> **Exercise details**:
Rewrite the data below with every "chart" changed to "graph" and nothing else altered.

══════════

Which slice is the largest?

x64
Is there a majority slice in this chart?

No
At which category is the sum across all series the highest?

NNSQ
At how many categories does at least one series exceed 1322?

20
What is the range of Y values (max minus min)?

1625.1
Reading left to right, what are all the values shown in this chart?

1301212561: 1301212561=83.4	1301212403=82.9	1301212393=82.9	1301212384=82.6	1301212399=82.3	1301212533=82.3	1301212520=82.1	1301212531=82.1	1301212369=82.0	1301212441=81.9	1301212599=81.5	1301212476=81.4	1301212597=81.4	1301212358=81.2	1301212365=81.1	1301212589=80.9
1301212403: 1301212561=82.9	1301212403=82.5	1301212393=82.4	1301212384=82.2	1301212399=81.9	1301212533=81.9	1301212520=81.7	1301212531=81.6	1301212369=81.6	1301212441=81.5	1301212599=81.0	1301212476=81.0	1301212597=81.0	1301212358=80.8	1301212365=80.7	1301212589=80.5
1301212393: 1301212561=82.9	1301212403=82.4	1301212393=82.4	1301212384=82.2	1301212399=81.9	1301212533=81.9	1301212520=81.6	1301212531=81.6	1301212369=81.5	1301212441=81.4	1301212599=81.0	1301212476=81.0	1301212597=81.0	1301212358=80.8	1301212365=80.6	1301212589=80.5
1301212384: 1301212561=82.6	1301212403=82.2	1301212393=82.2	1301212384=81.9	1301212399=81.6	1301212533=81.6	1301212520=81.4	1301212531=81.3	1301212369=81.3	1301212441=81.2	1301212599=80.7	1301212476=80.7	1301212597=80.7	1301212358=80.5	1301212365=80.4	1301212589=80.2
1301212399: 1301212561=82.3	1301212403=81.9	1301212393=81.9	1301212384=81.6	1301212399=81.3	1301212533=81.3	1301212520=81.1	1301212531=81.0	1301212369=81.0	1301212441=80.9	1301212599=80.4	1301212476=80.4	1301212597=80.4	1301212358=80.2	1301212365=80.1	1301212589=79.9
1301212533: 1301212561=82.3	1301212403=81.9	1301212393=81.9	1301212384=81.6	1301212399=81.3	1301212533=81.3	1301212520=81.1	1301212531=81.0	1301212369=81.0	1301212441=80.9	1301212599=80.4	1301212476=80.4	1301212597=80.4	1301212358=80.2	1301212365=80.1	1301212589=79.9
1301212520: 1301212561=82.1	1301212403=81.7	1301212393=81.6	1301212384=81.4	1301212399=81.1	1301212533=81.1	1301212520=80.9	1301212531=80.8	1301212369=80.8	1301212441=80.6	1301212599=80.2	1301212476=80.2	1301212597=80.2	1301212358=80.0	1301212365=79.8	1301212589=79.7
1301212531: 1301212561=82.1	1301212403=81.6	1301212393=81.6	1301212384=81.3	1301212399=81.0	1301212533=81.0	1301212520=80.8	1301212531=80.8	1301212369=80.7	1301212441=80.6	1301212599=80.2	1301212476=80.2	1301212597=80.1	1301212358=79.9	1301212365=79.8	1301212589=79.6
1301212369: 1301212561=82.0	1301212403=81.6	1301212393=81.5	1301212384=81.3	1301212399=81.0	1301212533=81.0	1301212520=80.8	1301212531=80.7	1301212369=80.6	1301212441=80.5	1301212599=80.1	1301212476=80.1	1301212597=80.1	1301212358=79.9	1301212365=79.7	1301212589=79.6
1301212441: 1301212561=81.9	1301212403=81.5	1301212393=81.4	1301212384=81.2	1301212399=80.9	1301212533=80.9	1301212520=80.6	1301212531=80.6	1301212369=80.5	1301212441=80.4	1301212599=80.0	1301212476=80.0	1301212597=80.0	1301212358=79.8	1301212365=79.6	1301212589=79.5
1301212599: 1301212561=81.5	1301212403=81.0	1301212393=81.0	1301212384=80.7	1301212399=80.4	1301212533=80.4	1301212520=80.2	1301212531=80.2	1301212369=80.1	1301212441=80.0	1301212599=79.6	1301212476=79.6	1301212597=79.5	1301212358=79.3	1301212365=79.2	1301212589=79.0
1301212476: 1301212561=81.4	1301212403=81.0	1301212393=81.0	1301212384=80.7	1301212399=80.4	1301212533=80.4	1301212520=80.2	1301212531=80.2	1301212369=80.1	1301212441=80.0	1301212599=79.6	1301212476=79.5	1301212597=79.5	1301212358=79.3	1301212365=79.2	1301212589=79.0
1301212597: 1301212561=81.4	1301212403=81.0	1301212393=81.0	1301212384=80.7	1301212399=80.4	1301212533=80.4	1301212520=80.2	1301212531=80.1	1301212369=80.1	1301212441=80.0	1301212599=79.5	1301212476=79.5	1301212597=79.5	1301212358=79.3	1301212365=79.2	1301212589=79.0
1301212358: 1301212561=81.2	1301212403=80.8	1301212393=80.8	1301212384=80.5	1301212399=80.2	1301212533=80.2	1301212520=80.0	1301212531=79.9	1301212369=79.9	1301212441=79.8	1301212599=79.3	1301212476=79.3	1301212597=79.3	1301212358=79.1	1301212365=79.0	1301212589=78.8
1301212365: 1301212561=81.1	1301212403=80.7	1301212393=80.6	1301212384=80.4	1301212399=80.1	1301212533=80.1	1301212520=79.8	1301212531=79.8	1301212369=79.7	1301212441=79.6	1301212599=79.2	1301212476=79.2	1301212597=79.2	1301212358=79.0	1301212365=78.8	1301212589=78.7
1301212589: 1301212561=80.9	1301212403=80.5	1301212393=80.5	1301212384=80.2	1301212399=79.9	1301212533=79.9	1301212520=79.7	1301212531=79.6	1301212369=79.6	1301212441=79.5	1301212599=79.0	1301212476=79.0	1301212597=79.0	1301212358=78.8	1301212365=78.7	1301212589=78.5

══════════

> **Your response**:
Which slice is the largest?

x64
Is there a majority slice in this graph?

No
At which category is the sum across all series the highest?

NNSQ
At how many categories does at least one series exceed 1322?

20
What is the range of Y values (max minus min)?

1625.1
Reading left to right, what are all the values shown in this graph?

1301212561: 1301212561=83.4	1301212403=82.9	1301212393=82.9	1301212384=82.6	1301212399=82.3	1301212533=82.3	1301212520=82.1	1301212531=82.1	1301212369=82.0	1301212441=81.9	1301212599=81.5	1301212476=81.4	1301212597=81.4	1301212358=81.2	1301212365=81.1	1301212589=80.9
1301212403: 1301212561=82.9	1301212403=82.5	1301212393=82.4	1301212384=82.2	1301212399=81.9	1301212533=81.9	1301212520=81.7	1301212531=81.6	1301212369=81.6	1301212441=81.5	1301212599=81.0	1301212476=81.0	1301212597=81.0	1301212358=80.8	1301212365=80.7	1301212589=80.5
1301212393: 1301212561=82.9	1301212403=82.4	1301212393=82.4	1301212384=82.2	1301212399=81.9	1301212533=81.9	1301212520=81.6	1301212531=81.6	1301212369=81.5	1301212441=81.4	1301212599=81.0	1301212476=81.0	1301212597=81.0	1301212358=80.8	1301212365=80.6	1301212589=80.5
1301212384: 1301212561=82.6	1301212403=82.2	1301212393=82.2	1301212384=81.9	1301212399=81.6	1301212533=81.6	1301212520=81.4	1301212531=81.3	1301212369=81.3	1301212441=81.2	1301212599=80.7	1301212476=80.7	1301212597=80.7	1301212358=80.5	1301212365=80.4	1301212589=80.2
1301212399: 1301212561=82.3	1301212403=81.9	1301212393=81.9	1301212384=81.6	1301212399=81.3	1301212533=81.3	1301212520=81.1	1301212531=81.0	1301212369=81.0	1301212441=80.9	1301212599=80.4	1301212476=80.4	1301212597=80.4	1301212358=80.2	1301212365=80.1	1301212589=79.9
1301212533: 1301212561=82.3	1301212403=81.9	1301212393=81.9	1301212384=81.6	1301212399=81.3	1301212533=81.3	1301212520=81.1	1301212531=81.0	1301212369=81.0	1301212441=80.9	1301212599=80.4	1301212476=80.4	1301212597=80.4	1301212358=80.2	1301212365=80.1	1301212589=79.9
1301212520: 1301212561=82.1	1301212403=81.7	1301212393=81.6	1301212384=81.4	1301212399=81.1	1301212533=81.1	1301212520=80.9	1301212531=80.8	1301212369=80.8	1301212441=80.6	1301212599=80.2	1301212476=80.2	1301212597=80.2	1301212358=80.0	1301212365=79.8	1301212589=79.7
1301212531: 1301212561=82.1	1301212403=81.6	1301212393=81.6	1301212384=81.3	1301212399=81.0	1301212533=81.0	1301212520=80.8	1301212531=80.8	1301212369=80.7	1301212441=80.6	1301212599=80.2	1301212476=80.2	1301212597=80.1	1301212358=79.9	1301212365=79.8	1301212589=79.6
1301212369: 1301212561=82.0	1301212403=81.6	1301212393=81.5	1301212384=81.3	1301212399=81.0	1301212533=81.0	1301212520=80.8	1301212531=80.7	1301212369=80.6	1301212441=80.5	1301212599=80.1	1301212476=80.1	1301212597=80.1	1301212358=79.9	1301212365=79.7	1301212589=79.6
1301212441: 1301212561=81.9	1301212403=81.5	1301212393=81.4	1301212384=81.2	1301212399=80.9	1301212533=80.9	1301212520=80.6	1301212531=80.6	1301212369=80.5	1301212441=80.4	1301212599=80.0	1301212476=80.0	1301212597=80.0	1301212358=79.8	1301212365=79.6	1301212589=79.5
1301212599: 1301212561=81.5	1301212403=81.0	1301212393=81.0	1301212384=80.7	1301212399=80.4	1301212533=80.4	1301212520=80.2	1301212531=80.2	1301212369=80.1	1301212441=80.0	1301212599=79.6	1301212476=79.6	1301212597=79.5	1301212358=79.3	1301212365=79.2	1301212589=79.0
1301212476: 1301212561=81.4	1301212403=81.0	1301212393=81.0	1301212384=80.7	1301212399=80.4	1301212533=80.4	1301212520=80.2	1301212531=80.2	1301212369=80.1	1301212441=80.0	1301212599=79.6	1301212476=79.5	1301212597=79.5	1301212358=79.3	1301212365=79.2	1301212589=79.0
1301212597: 1301212561=81.4	1301212403=81.0	1301212393=81.0	1301212384=80.7	1301212399=80.4	1301212533=80.4	1301212520=80.2	1301212531=80.1	1301212369=80.1	1301212441=80.0	1301212599=79.5	1301212476=79.5	1301212597=79.5	1301212358=79.3	1301212365=79.2	1301212589=79.0
1301212358: 1301212561=81.2	1301212403=80.8	1301212393=80.8	1301212384=80.5	1301212399=80.2	1301212533=80.2	1301212520=80.0	1301212531=79.9	1301212369=79.9	1301212441=79.8	1301212599=79.3	1301212476=79.3	1301212597=79.3	1301212358=79.1	1301212365=79.0	1301212589=78.8
1301212365: 1301212561=81.1	1301212403=80.7	1301212393=80.6	1301212384=80.4	1301212399=80.1	1301212533=80.1	1301212520=79.8	1301212531=79.8	1301212369=79.7	1301212441=79.6	1301212599=79.2	1301212476=79.2	1301212597=79.2	1301212358=79.0	1301212365=78.8	1301212589=78.7
1301212589: 1301212561=80.9	1301212403=80.5	1301212393=80.5	1301212384=80.2	1301212399=79.9	1301212533=79.9	1301212520=79.7	1301212531=79.6	1301212369=79.6	1301212441=79.5	1301212599=79.0	1301212476=79.0	1301212597=79.0	1301212358=78.8	1301212365=78.7	1301212589=78.5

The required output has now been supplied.